All emerging technologies target two main aspects of shipping. One, the savings in bunker fuel and the other is the reduction in emissions. Several companies come out with new innovative concepts to achieve these two feats.
First came the concept of cold-ironing and then the METS. Though there are other ways, like usage exhaust gas scrubbers, low sulphur fuels, hybrid fuels, and other abatement technologies, many keep digging for new solutions to solve the two-feat problem.
Becker Marine systems have come forward with an innovative idea of providing shore power for the shipboard auxiliaries when the vessel is at berth. The concept is so simple that there are containers which are planned to house generators which run on LNG.

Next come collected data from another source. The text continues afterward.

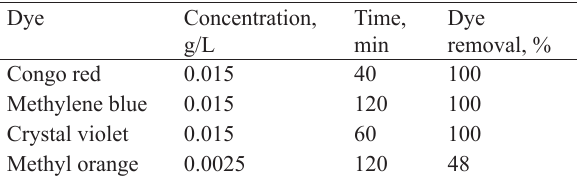
Table 2 Percentage removal of dyes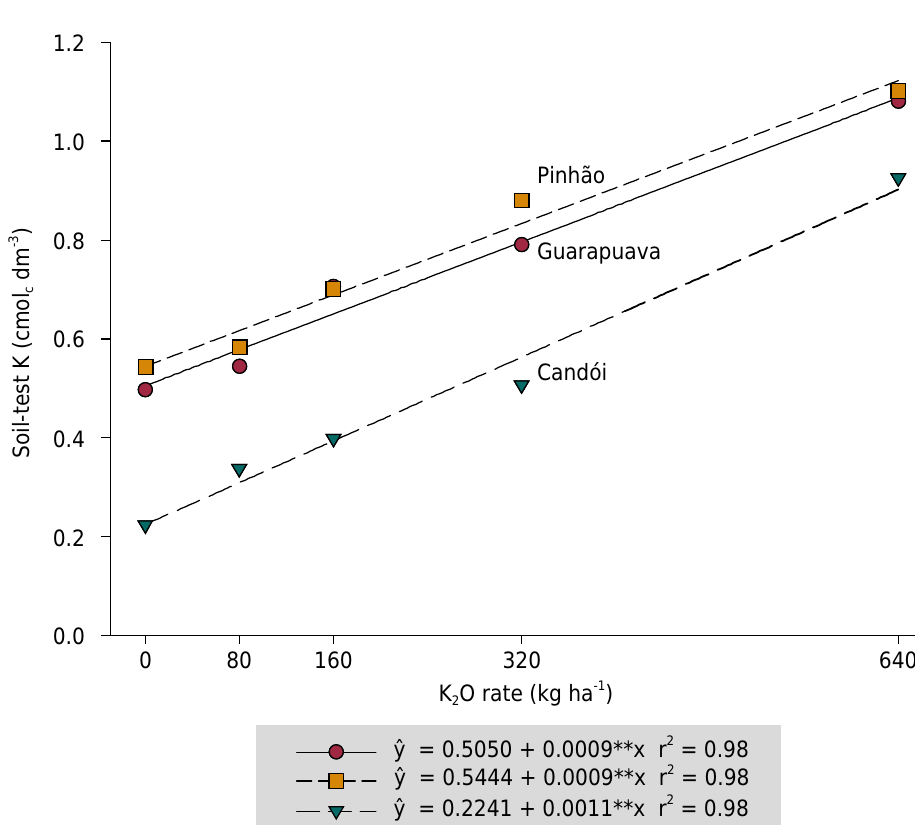
Figure 3. Soil-test K seven months after K 2 O application in Guarapuava, Pinhão, and Candói, PR, Brazil.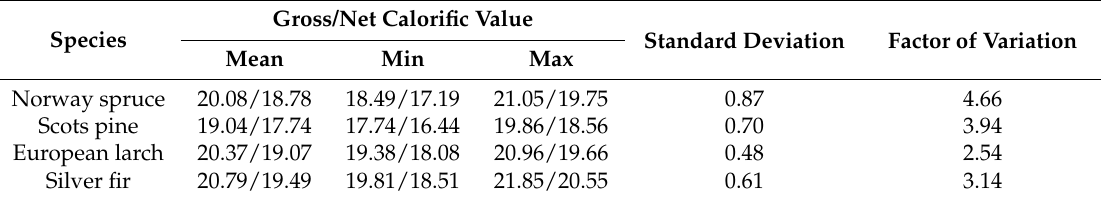
Table 3. Gross and net calorific values for spent cones of the studied tree species (dry bases), in MJ · kg − 1.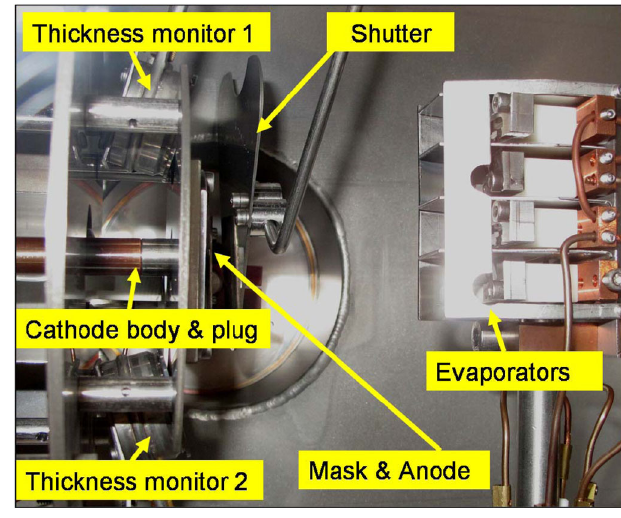
FIG. 2. (Color) Inside view of the preparation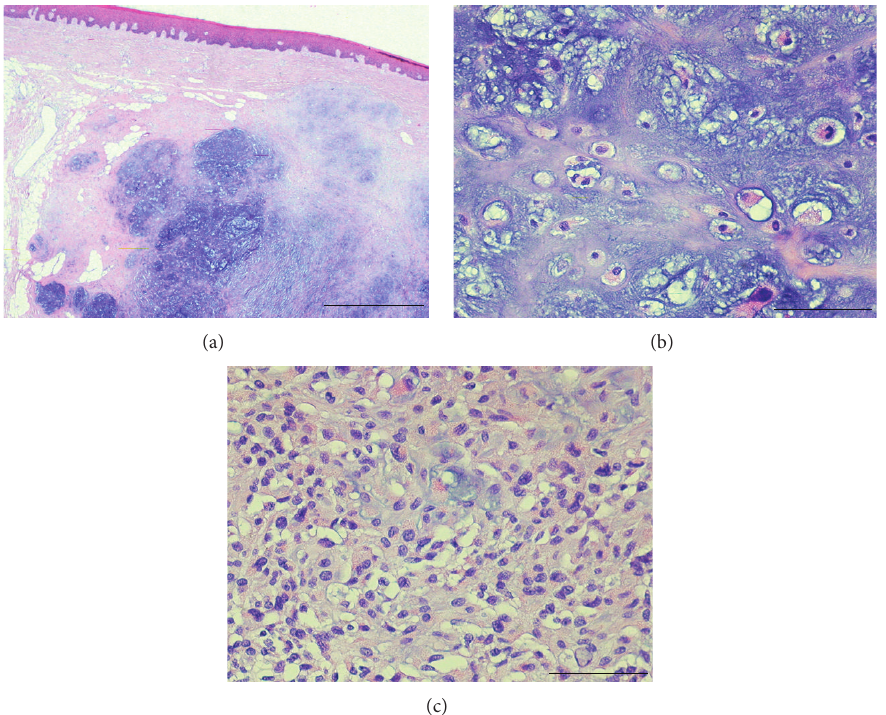
Figure 4: (a) Low-magnification view of the soft tissue chondroma located in the subepitelial hard palate. It shows a multilobular pattern with large blue areas, constituted of cartilaginous tissue, surrounded by a densely sclerotic fibrous tissue. No signs of ulceration are present. Haematoxilin-eosin, original magnification × 2, bar is 1mm. (b) The cartilaginous cells are immersed in an extremely abundant matrix and sometimes are binucleated (arrow). Haematoxilin-eosin, original magnification × 20, bar is 100 𝜇 m. (c) Focally, this lesion is constituted of smaller elements characterised by either oval or reniform nucleus and a slightly eosinophilic cytoplasm. Haematoxilin-eosin, original magnification × 20, bar is 100 𝜇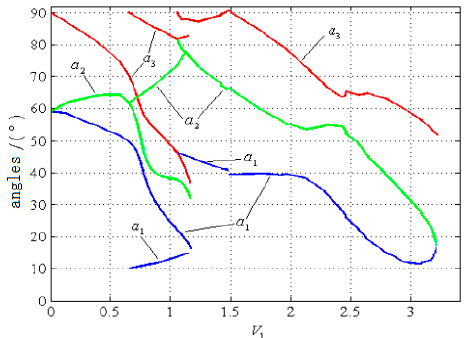
Figure 4. The trajectories of switch angles for each waveband.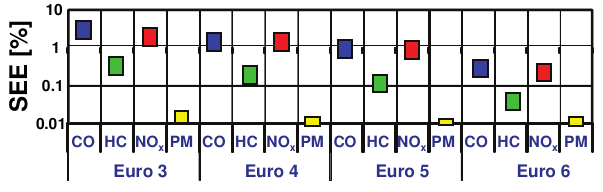
Fig. 21. Diesel PC – standardization of exhaust emission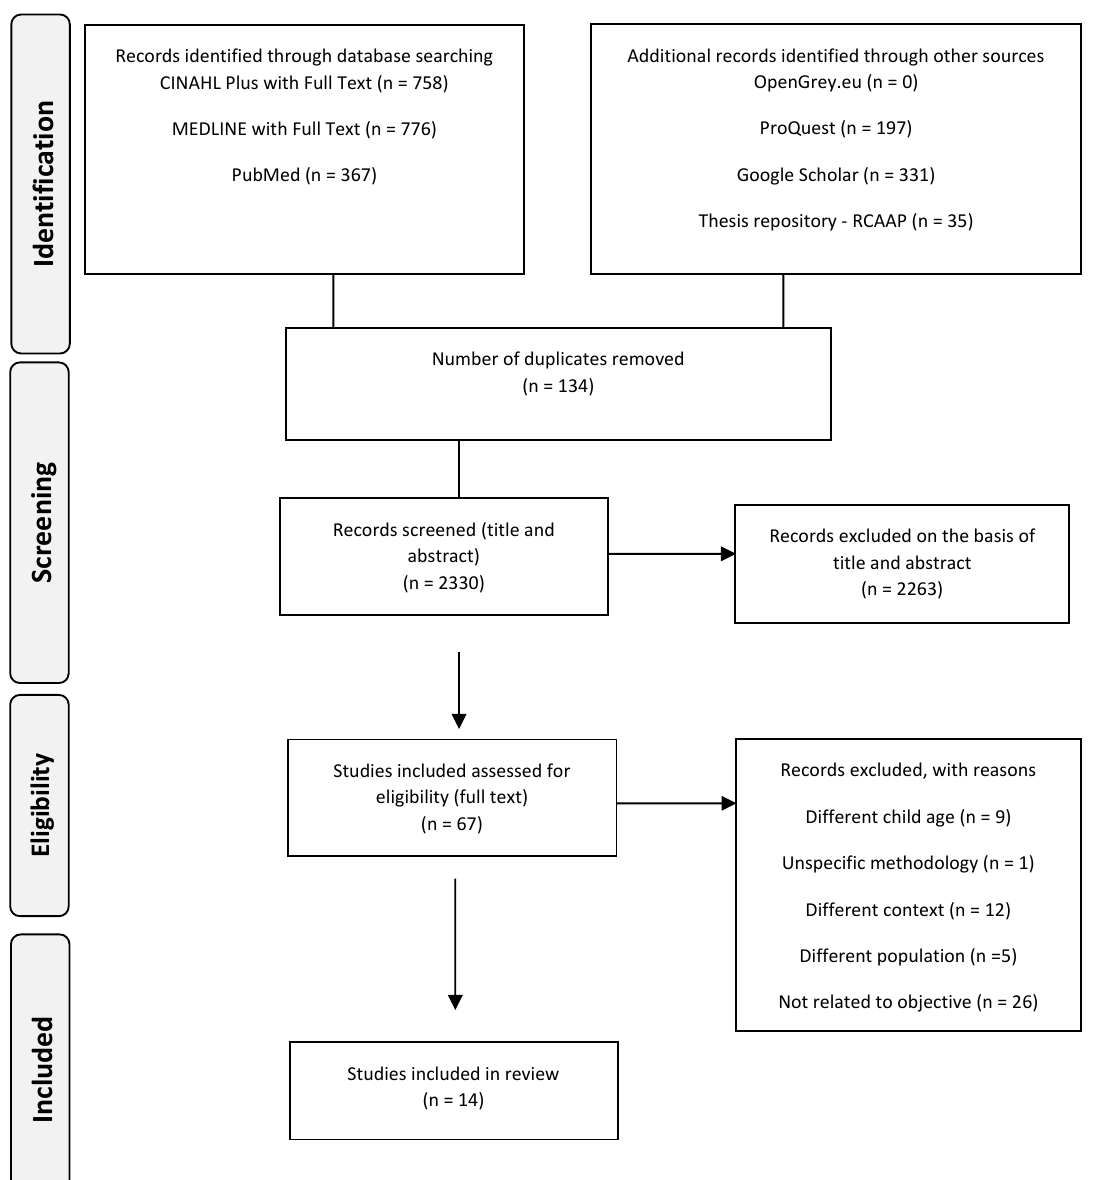
Figure 1. Preferred Reporting Items for Systematic and Meta-Analyses (PRISMA), adapted for scoping review, Flow Diagram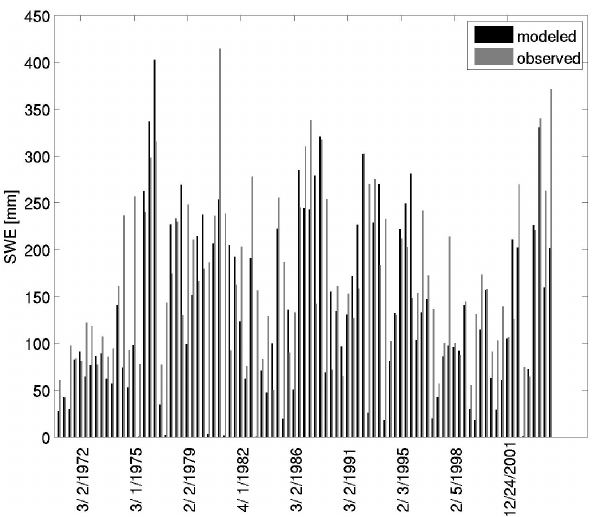
Fig. 4. Comparison of single day SWE observations to modeled quantities at a location in northern part of the E-T basin. The site is located at (38.92 ◦ N and 40.25 ◦ E) and includes once-per-month observations. Sample dates of observed data are provided for refer- ence.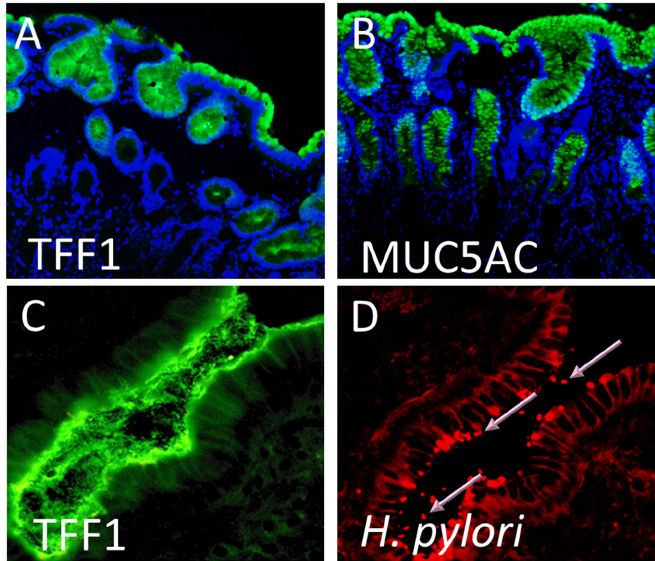
(green) and MUC5AC (green) staining occurred on gastric surface foveolar cells and in the glands. Cell nuclei were counter stained with DAPI (blue). Original magnification 100 × . A frozen section of H. pylori infected antral gastric biopsy tissue was immunofluorescently stained using specific antibodies against ( C ) TFF1 and ( D ) H. pylori . Both TFF1 (green) and H. pylori (red) were detected at the epithelial surface and in the overlying gastric mucus. Pink arrows indicate H. pylori organisms staining bright red. The same field is shown in ( C , D ). Original magnification 200 ×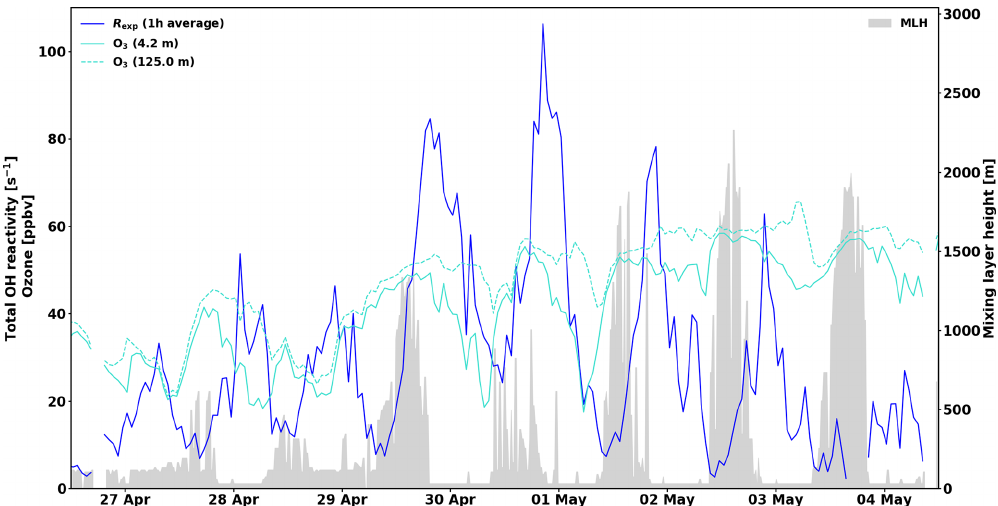
Figure 4. The 1h averages of total measured OH reactivity, R exp , and ozone mixing ratios at 4.2 and 125.0m above ground. Mixing layer height (MLH) is shown as a grey shadow. Note that the detection limit for MLH is 60m and values below this limit are displayed at 30m (and zeros denote gaps in the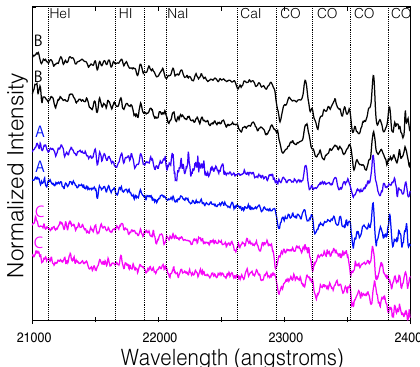
Figure 5: Examples of K s -band spectra in the CBF. Upper label of each spectrum shows groups in § 2.1.3 defined by X-ray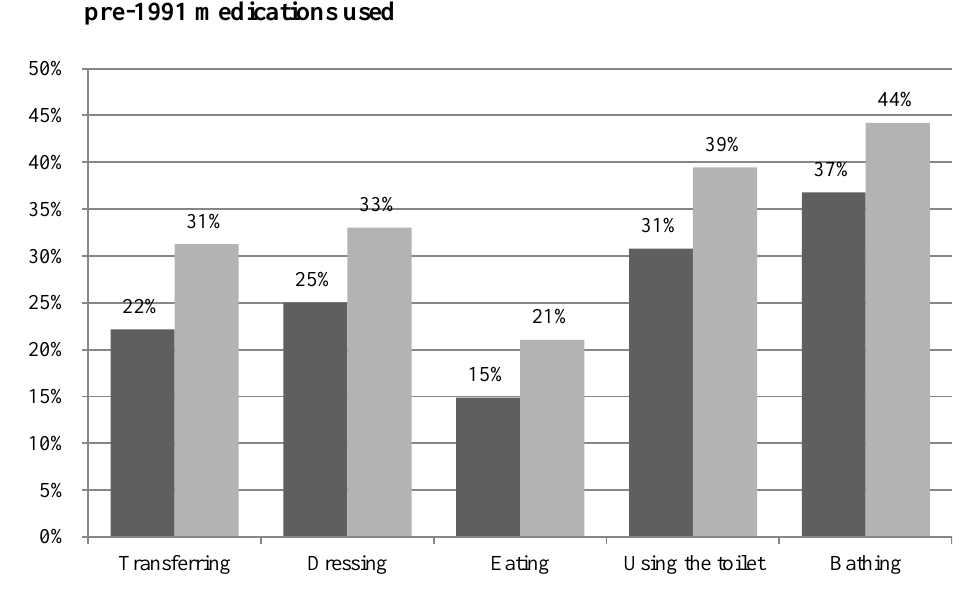
Figure 2: Probability of being totally dependent in 2004: actual vs. predicted if only pre-1991 medications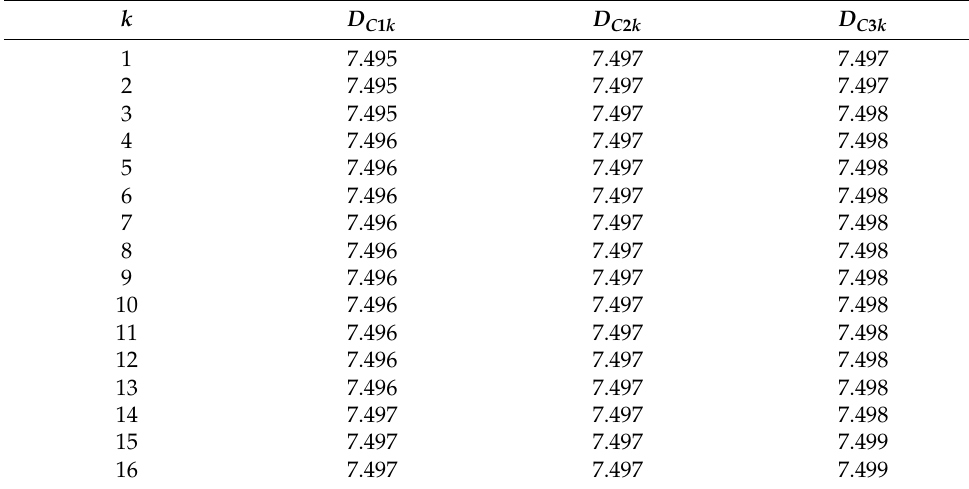
Table 5. Dimensions details of Part C in each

Becker Marine systems’ LNG PowerPac boasts a 1.5MW generator and up to 30 hours’ supply of LNG fuel in a 2x40ft container. Becker Marine has received a grant to commercialise this new concept for providing auxiliary power to ships during port calls.
The LNG PowerPac features a 1.5MW LNG-fuelled generator and an LNG tank in a container the size of two standard 40ft containers. The 8.2 tonnes of LNG in the system can provide shoreside power for a container ship for up to 30 hours.
Henning Kuhlmann, managing director, Becker Marine Systems, said: “During layovers at the port, the power for containerships is currently being supplied by onboard auxiliary diesel engines using fuel oil. With LNG PowerPacs, we are creating a modern, environmentally friendly, safe and economical option for supplying power based on LNG to container ships during layovers at a port.”
The German Ministry of Transport and Digital Infrastructure (BMVI) has granted Becker funding in the millions of Euros to deploy the first LNG PowerPacs on containerships. “The use of LNG PowerPacs as an alternative onshore power solution is an important contribution to climate protection and the reduction of harmful emissions at a port,” said Enak Ferlemann, the parliamentary secretary, BMVI.
As well as the environmental advantages over burning fuel oil, the PowerPac offers cable-free power, easy loading using standard port equipment and a simple and flexible fit with the vessel’s loading configuration. Its output matches the voltage of the onboard electrical system and can be controlled by onboard electronics with no additional transformers and frequency converters required.
For ports, the PowerPac offers independence from costly shore power infrastructure, with no adjustments to harbour infrastructure required.